In terms of the overall point that millennials will pay for the boomers, Wente’s response is pretty limited. She essentially says, “yes, our privilege is screwing you out of a future.” Her admission that some boomers won’t be able to afford retirement lacks conviction since she doesn’t seem to have any personal stories like Bascaramurty’s account.
The reality is that this so-called generational war only applies to the upper middle class of which these writers’ are a part. It’s a false dichotomy to suggest that these generations are completely separate things. For us millennials, the boomers are our parents. The link between the generations will ensure that we pay, not just for our own future, but for our aging parents and the expenses that go with them. Unless, of course you are privileged to have parents that write for the Globe – in which case they may be able to take care of themselves.
Last year, Nancy Jackson did a great talk for women in grad school here at UofT. She talked about writer’s block and how the whole process of grad school is a journey toward realizing you really do have something important to say. The best part of the talk was a recommendation that we read Anne Lamott – one of my favourite writers. So this week as I hide from the office and write from home, I read a small section of Bird by Bird each morning.
I enjoyed this morning’s read: “But I try to make sure they understand that writing, and even getting good at it, and having books and stories and articles published, will not open the doors that most of them hope for.

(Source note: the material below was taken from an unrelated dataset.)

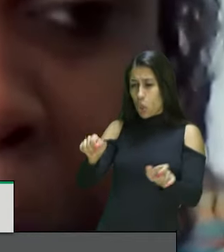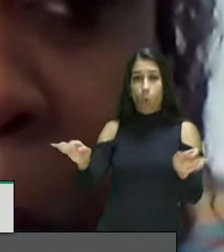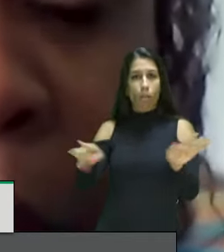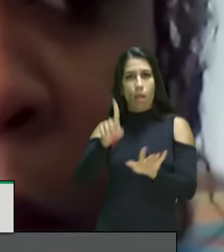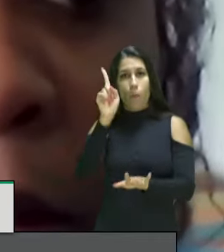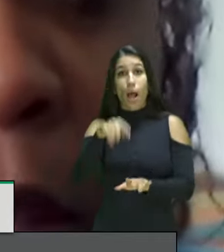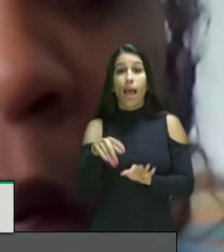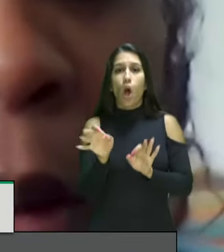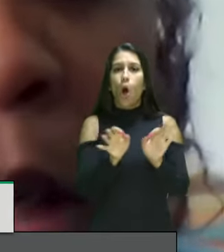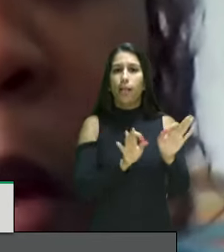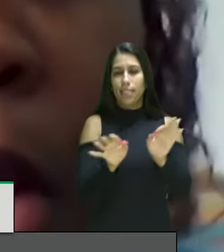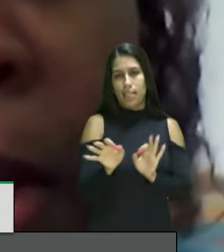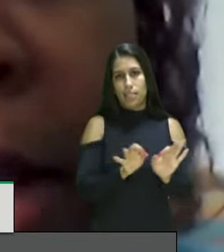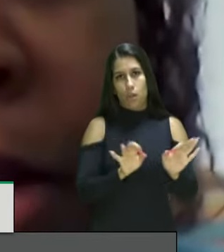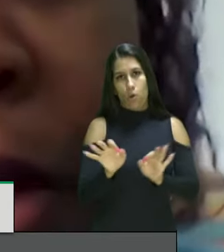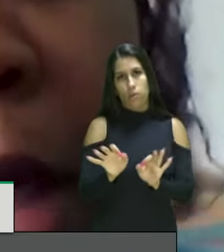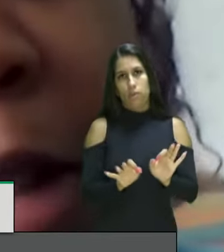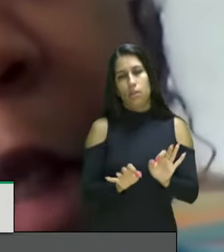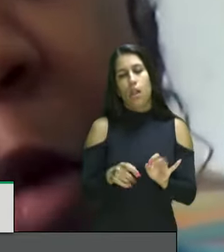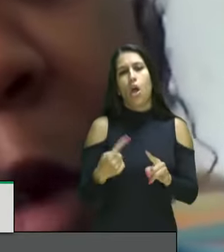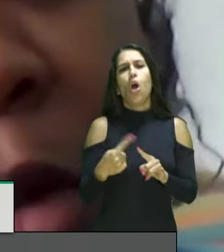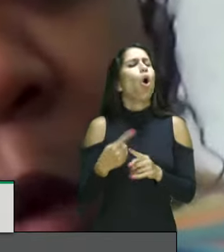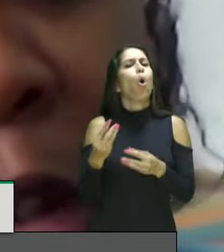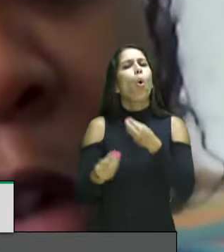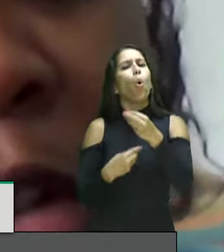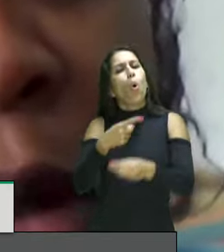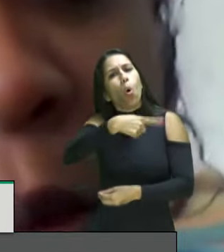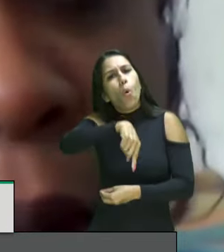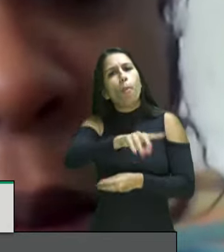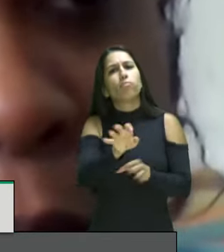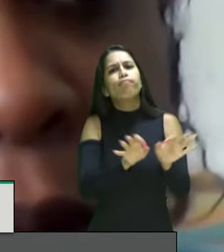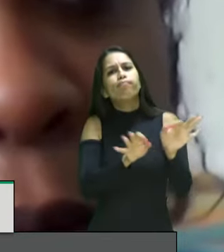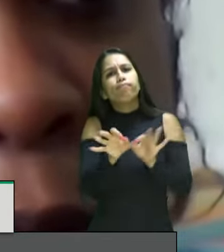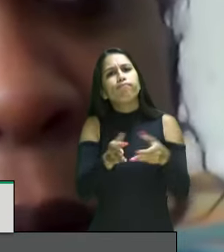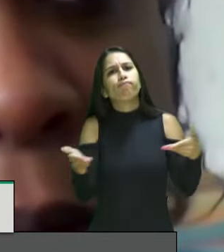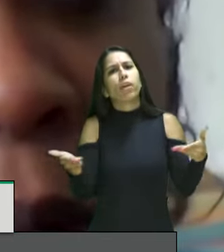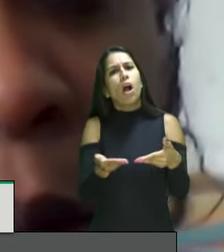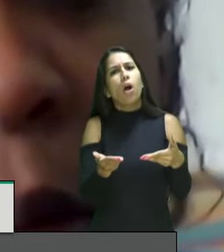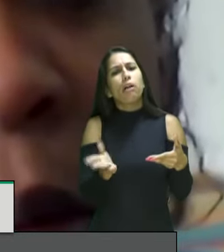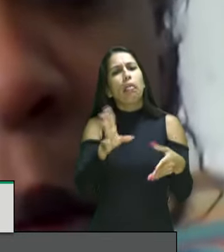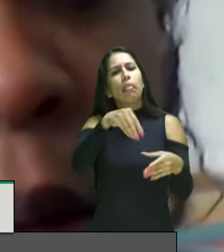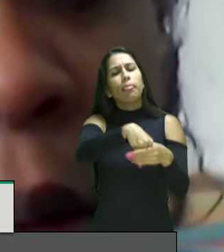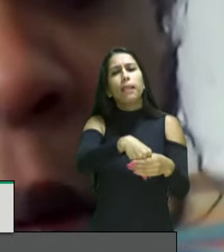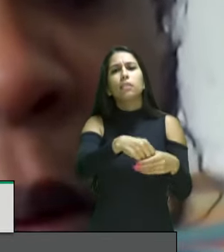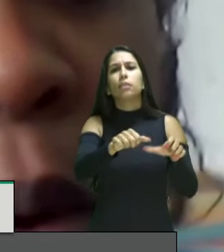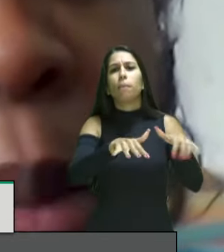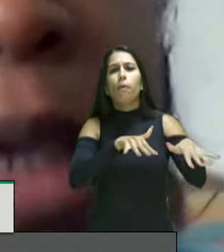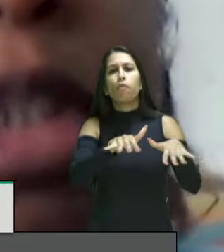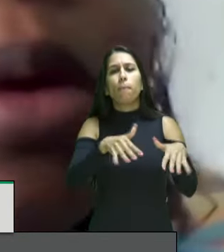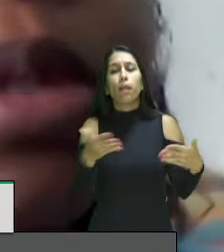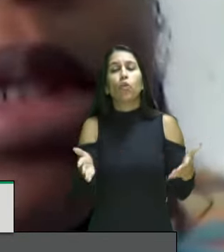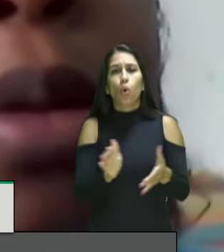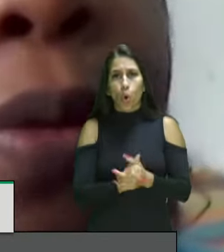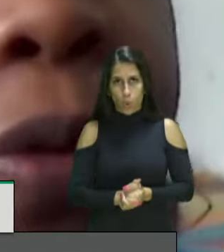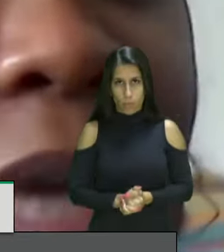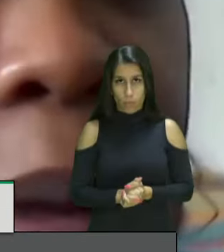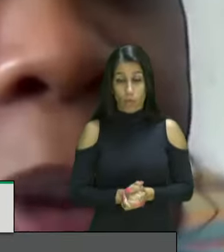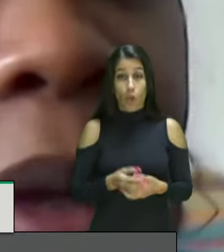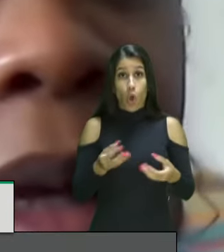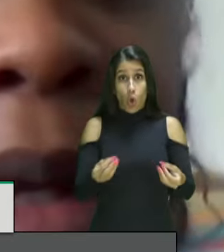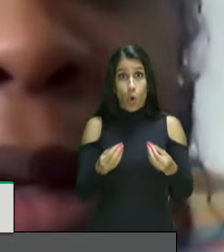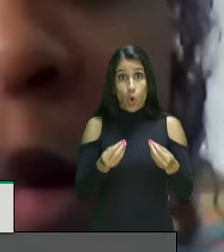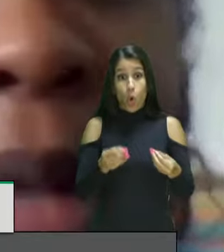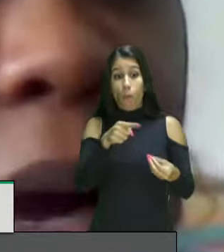então é como essas organizações hoje estão dentro desse governo como eles estão sendo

It will not make them all well. It will not give them the feeling that the world has finally validated their parking tickets, that they have in fact finally arrived.”
This quote reminds me of a comment my former boss Thomas Ridington once made – “I’ve realized over the years that the new hire will not solve all your problems.” So do we set ourselves up for disappointment when we expect grad school or a PhD to change our lives? Or should we just enjoy the journey and not aim to high? Personally I suggest striving for the best, but enjoying the unexpected, and perhaps humble, places at which we may arrive.